Lake Grove author Reed Farrel Coleman's new novel is "What...

Lake Grove author Reed Farrel Coleman's new novel is "What You Break." Credit: Adam Martin

WHAT YOU BREAK, by Reed Farrel Coleman. G.P. Putnam’s Sons, 357 pp., $27.

A sense of place has always been central to crime fiction — what would Spenser be without gritty Irish Boston, or Philip Marlowe separated from shadowy, rain-slicked Los Angeles? Now, Long Island has its own laureate of the LIE in the form of Reed Farrel Coleman and his hard-bitten sleuth Gus Murphy.

“What You Break” is the second installment in the bestselling author’s new series, after last year’s “Where It Hurts.” Murphy is a hard-boiled ex-cop with a blasted past and a heart full of grief, and the new novel begins with him witnessing a gang-style execution on a desolate back street in Brooklyn. What ensues is a deadly deep dive into a sinister underworld and a path leading backward from an apparently random killing all the way to the jungles of Vietnam. Meanwhile, Murphy is grieving the recent death of his son and juggling a tentative romance with a bartender-turned-actress with dreams of her own.
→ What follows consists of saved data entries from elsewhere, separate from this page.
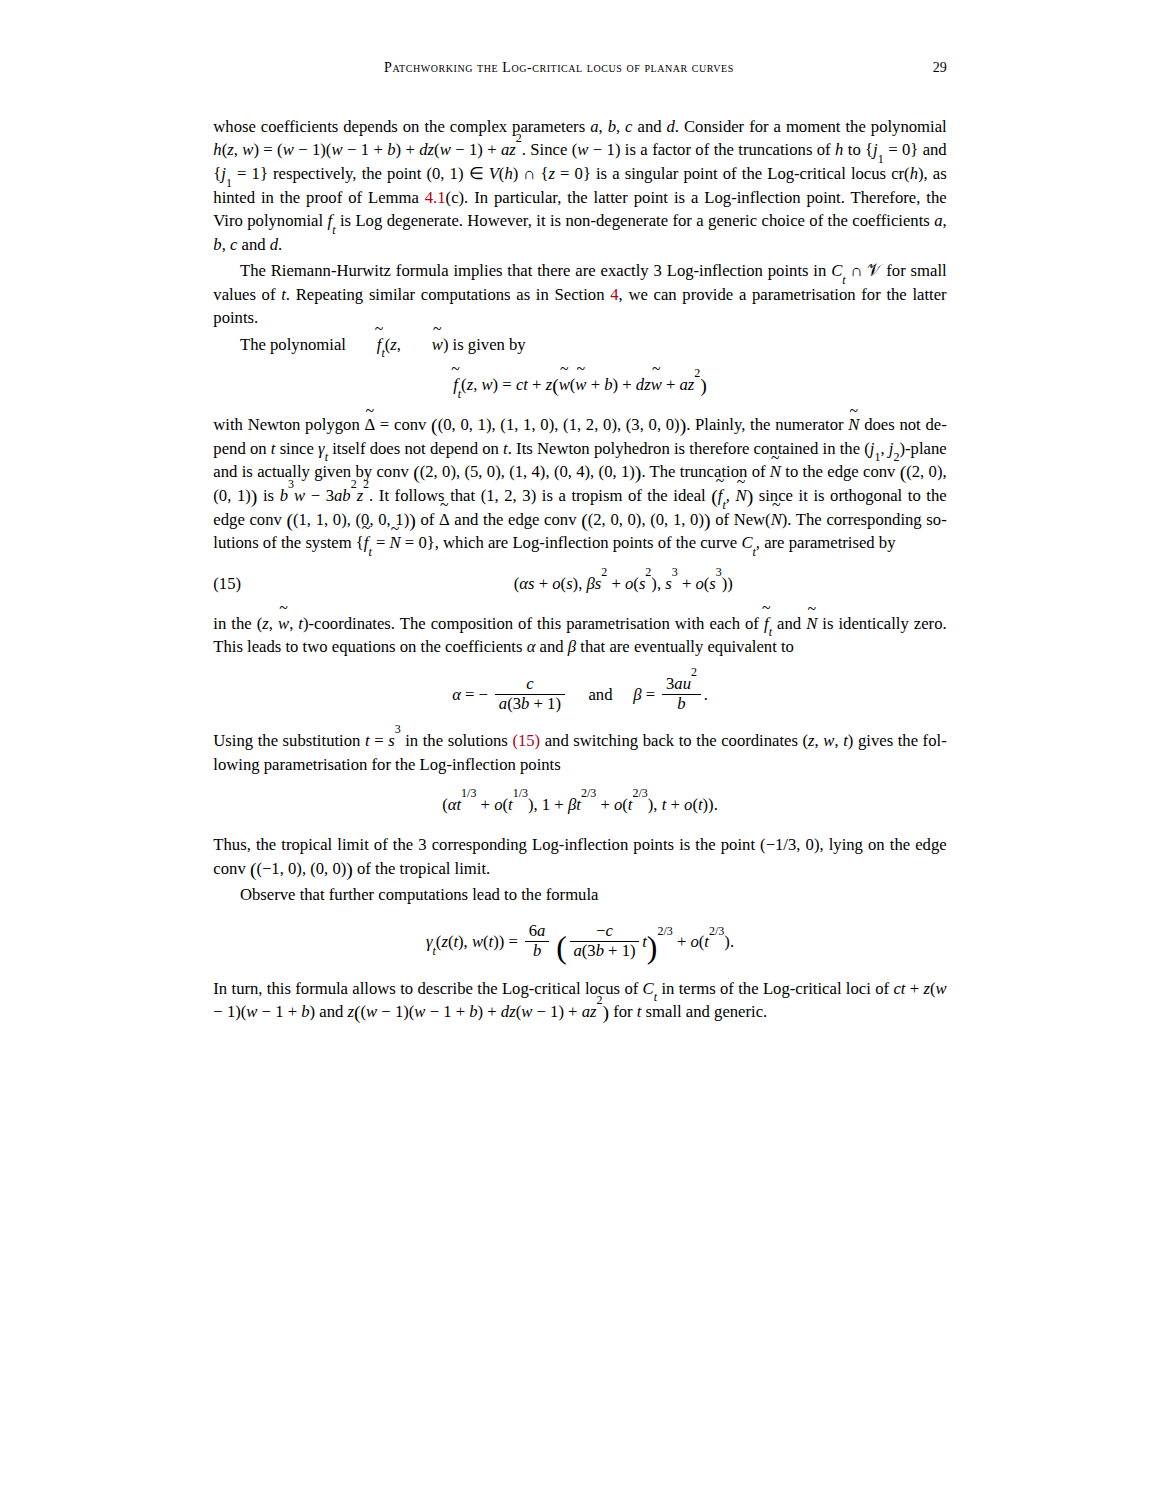Patchworking the Log-critical locus of planar curves 29
whose coefficients depends on the complex parameters a, b, c and d. Consider for a moment the polynomial h(z, w) = (w − 1)(w − 1 + b) + dz(w − 1) + az2. Since (w − 1) is a factor of the truncations of h to {j1 = 0} and {j1 = 1} respectively, the point (0, 1) ∈ V(h) ∩ {z = 0} is a singular point of the Log-critical locus cr(h), as hinted in the proof of Lemma 4.1(c). In particular, the latter point is a Log-inflection point. Therefore, the Viro polynomial ft is Log degenerate. However, it is non-degenerate for a generic choice of the coefficients a, b, c and d.
The Riemann-Hurwitz formula implies that there are exactly 3 Log-inflection points in Ct ∩ 𝒱 for small values of t. Repeating similar computations as in Section 4, we can provide a parametrisation for the latter points.
The polynomial ~ft(z, ~w) is given by
~ft(z, w) = ct + z(~w(~w + b) + dz~w + az2)
with Newton polygon ~Δ = conv ((0, 0, 1), (1, 1, 0), (1, 2, 0), (3, 0, 0)). Plainly, the numerator ~N does not depend on t since γt itself does not depend on t. Its Newton polyhedron is therefore contained in the (j1, j2)-plane and is actually given by conv ((2, 0), (5, 0), (1, 4), (0, 4), (0, 1)). The truncation of ~N to the edge conv ((2, 0), (0, 1)) is b3w − 3ab2z2. It follows that (1, 2, 3) is a tropism of the ideal (~ft, ~N) since it is orthogonal to the edge conv ((1, 1, 0), (0, 0, 1)) of ~Δ and the edge conv ((2, 0, 0), (0, 1, 0)) of New(~N). The corresponding solutions of the system {~ft = ~N = 0}, which are Log-inflection points of the curve Ct, are parametrised by
(15) (αs + o(s), βs2 + o(s2), s3 + o(s3))
in the (z, ~w, t)-coordinates. The composition of this parametrisation with each of ~ft and ~N is identically zero. This leads to two equations on the coefficients α and β that are eventually equivalent to
α = − ca(3b + 1) and β = 3au2 b.
Using the substitution t = s3 in the solutions (15) and switching back to the coordinates (z, w, t) gives the following parametrisation for the Log-inflection points
(αt1/3 + o(t1/3), 1 + βt2/3 + o(t2/3), t + o(t)).
Thus, the tropical limit of the 3 corresponding Log-inflection points is the point (−1/3, 0), lying on the edge conv ((−1, 0), (0, 0)) of the tropical limit.
Observe that further computations lead to the formula
γt(z(t), w(t)) = 6a b (−c a(3b + 1) t)2/3 + o(t2/3).
In turn, this formula allows to describe the Log-critical locus of Ct in terms of the Log-critical loci of ct + z(w − 1)(w − 1 + b) and z((w − 1)(w − 1 + b) + dz(w − 1) + az2) for t small and generic.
Coleman, who lives in Lake Grove and teaches part-time at Hofstra, establishes the noir landscape — a colorful demimonde of fleabag hotels, rundown tenement apartments, cheap ethnic restaurants, seamy pickup bars “for the cheap-beer-and-cigarette crowd” and the endless traffic-choked freeways — with complete authority. (Murphy even dismisses one proffered motive for the book’s central murder as “the concoction of a Newsday reporter.”)

It’s not just the details Coleman gets right, it’s the whole structure of class, race and money. “If you listened closely enough,” Murphy muses, “you could almost hear the official island mantra beneath the crashing of the waves along the South Shore beaches: I want, I want, I want.” The railroad tracks separating an affluent Bellport neighborhood from a poorer one “might just as well have been a wall or a moat.”

Murphy crisscrosses this desolate landscape with increasing urgency, as the threats and violence escalate and the sense of circling danger tightens. Everyone he meets seems damaged or broken in some essential way, scarred by a violent past, a romance gone sour, a prison sentence, a police scandal.

One of the attractions of the crime novel in general is how, for all its chaos and violence, it functions within a set of strictures and conventions that are, in their own way, as deeply codified as those of Restoration drama. Coleman fulfills two of the genre’s fundamental dictums — that the protagonist must be a damaged person with a dark past, and that the instigating incident must be but one end of a long and tangled skein. And in the tradition of down-at-heels gumshoes everywhere, Murphy is a stolid dispenser of fatalistic bar-stool philosophy: “We all come into the world in pretty much the same way, yet there are many, many ways to leave it. And leave it we will, inevitably and alone.”

If the novel has a downside, it lies in the way that Coleman’s plot gets away from him at times; he seems to think that the solution to any narrative dead end is to pile on another horrific buried secret. The book goes on for about 50 pages longer than it needs to, and this reader unraveled the mystery a fair bit sooner than the protagonist did — never a good sign. (I could also have done without the wise Irish priest who calls Murphy “boyo” and says things like “Who among us asks for what we really get, Gus? It is our fate.”)

That said, “What You Break” is never dull, and the climax, when it arrives, is a corker — tensely narrated and genuinely dramatic. And Coleman has the cunning to leave much of Gus’ past clouded in secrecy, ripe for future revelations — and adventures.